Over the next few months, I finally got the lesson. I learned that I rely on my husband for sooo many things.
To help make decisions, to help me start the decision process, to feel whole, to live, to make plans, to ok the plans, to be there while I started dinner, the list goes on… Our whole marriage, I have been waiting for him. When he played softball, I would be angry he didn’t want to spend time with me. When he would come home late, I would be angry because he obviously didn’t love me enough to leave work. I’m embarrassed to admit these things, but that is the way it was. I learned that I rely on him to make me happy. And that just doesn’t work. The happiness HAS to come from me. I have learned over the last few months that happiness is within myself. I have the choice to make myself happy. If I rely on someone else for that, I will always be disappointed. I am so much stronger than I ever thought I was. I mean, I used to be so strong when I was growing up, but then when my husband came along, I didn’t HAVE to be. So I let him be the strong one. And I forgot what it was like to live in that strength.

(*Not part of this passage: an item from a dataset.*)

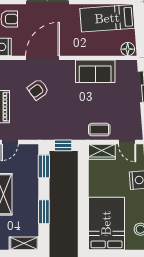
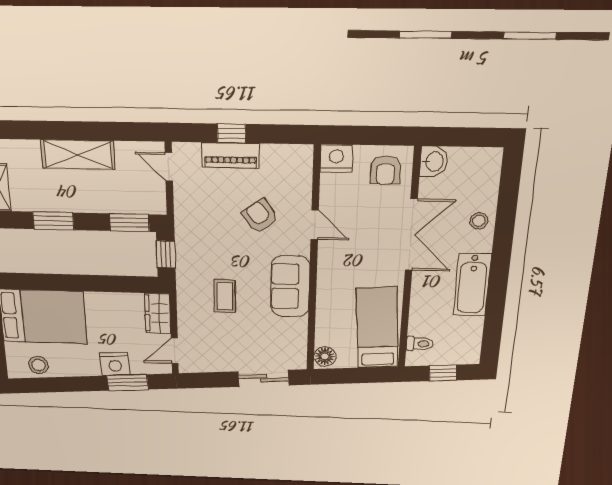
door: (43, 58) -> (315, 225), width x0.53
sofa: (95, 71) -> (290, 286), moved
coffee table: (99, 130) -> (225, 296), moved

A couple of weeks ago I attended an event that strengthened my belief in this. The Believe Event show me that strength and love are within me, I just have to access it, and I had forgotten how to do that. After I got back, my husband and I had a dis-argument about the state of our marriage. In these previous discussions, I would get super-defensive and emotional, throwing everything back in his face and never trying to find a solution (unless it benefited me somehow). But this time, I was able to stay present, un-emotional and level-headed. It.was.amazing. The conversation was.not.amazing, but the strength and space I was able to hold was like nothing I’ve ever experienced. I was able to stand in my truth and honor his and my feelings. Breakthrough…. I was able to pinpoint some issues that have plagued our marriage since the beginning. (These things to come at a later date.) This was huge for me. Even though my husband couldn’t see it at the time, it was huge. We were both hurt by the truths that came out because we were both in the wrong on so many things, but we were able to get it out.

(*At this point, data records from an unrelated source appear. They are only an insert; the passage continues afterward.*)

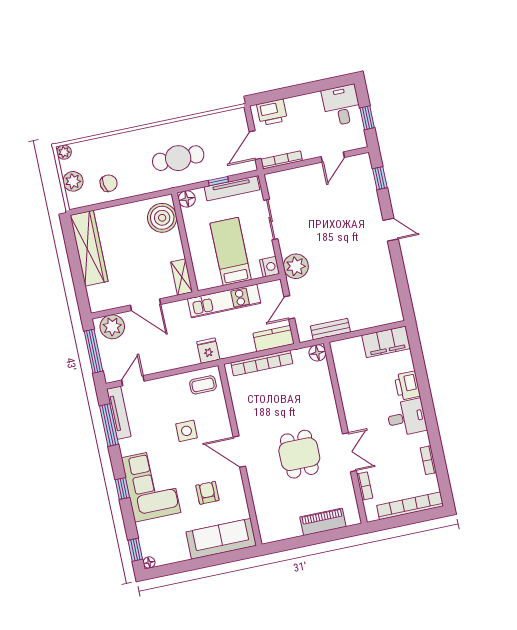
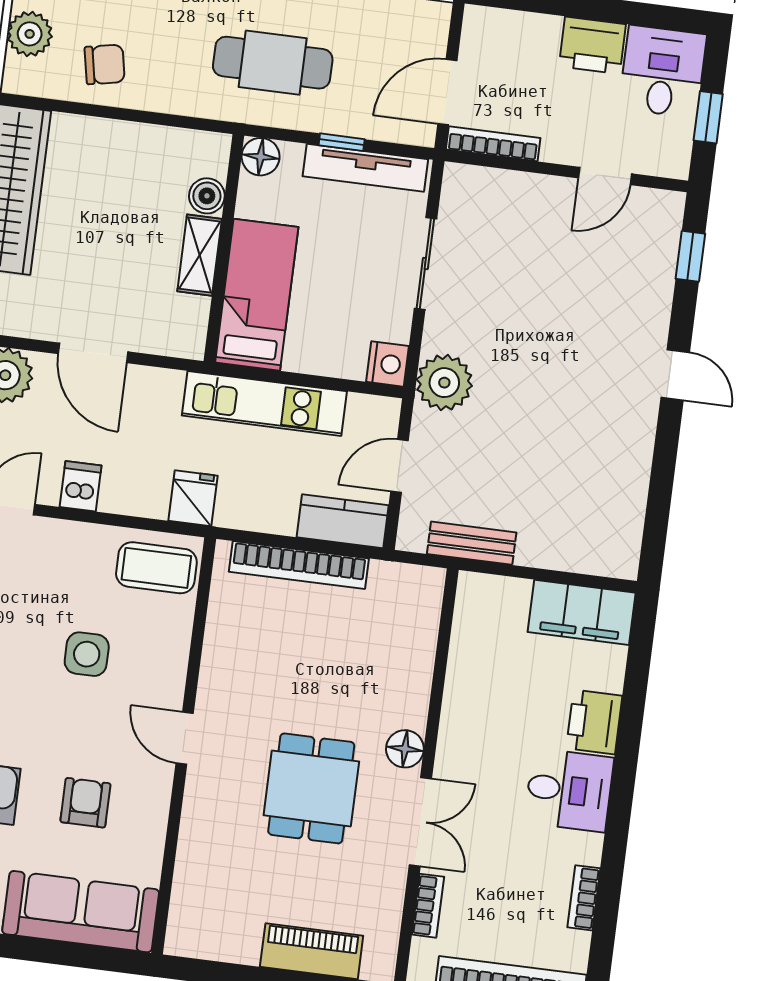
printer: (272, 112) -> (592, 45), moved
boiler: (162, 218) -> (207, 196), width x0.54, depth x0.54
bed: (231, 251) -> (257, 295), moved
shelving: (182, 277) -> (200, 255), moved
floor lamp: (317, 353) -> (405, 749), moved
dishwasher: (160, 362) -> (81, 486), added
coffee table: (203, 385) -> (156, 568), width x1.36, depth x1.30
door: (239, 452) -> (185, 738), width x0.73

A week went by before we could talk about this conversation. My husband was mad at me for something, but he wouldn’t talk to me about it because my past record (stated above) with communication. I told him that I would listen without judgement or backlash. I was able to hold that space for him. I felt what it was like to hold space for someone other than myself.
We were both able to talk about our issues in a new way because I showed up in a different way. I was able to step out of my own mind and into the present. We were able to talk kindly to one another and at the same time, share our deepest fears that truly cut to the core of each of us. It was the most honest, productive conversation we’ve ever had. And even though all things were not solved in that conversation, we have been able to show up for one another in a different way.
We are making goals together, which we have never done. We are committing to a new way of communicating. I am proud of us, I feel like we grew up a little bit in that conversation.
I am grateful for the lesson that we have had to learn over the past year. I am confident that, even though the next few months are still going to be hard, the next year is going to be amazing.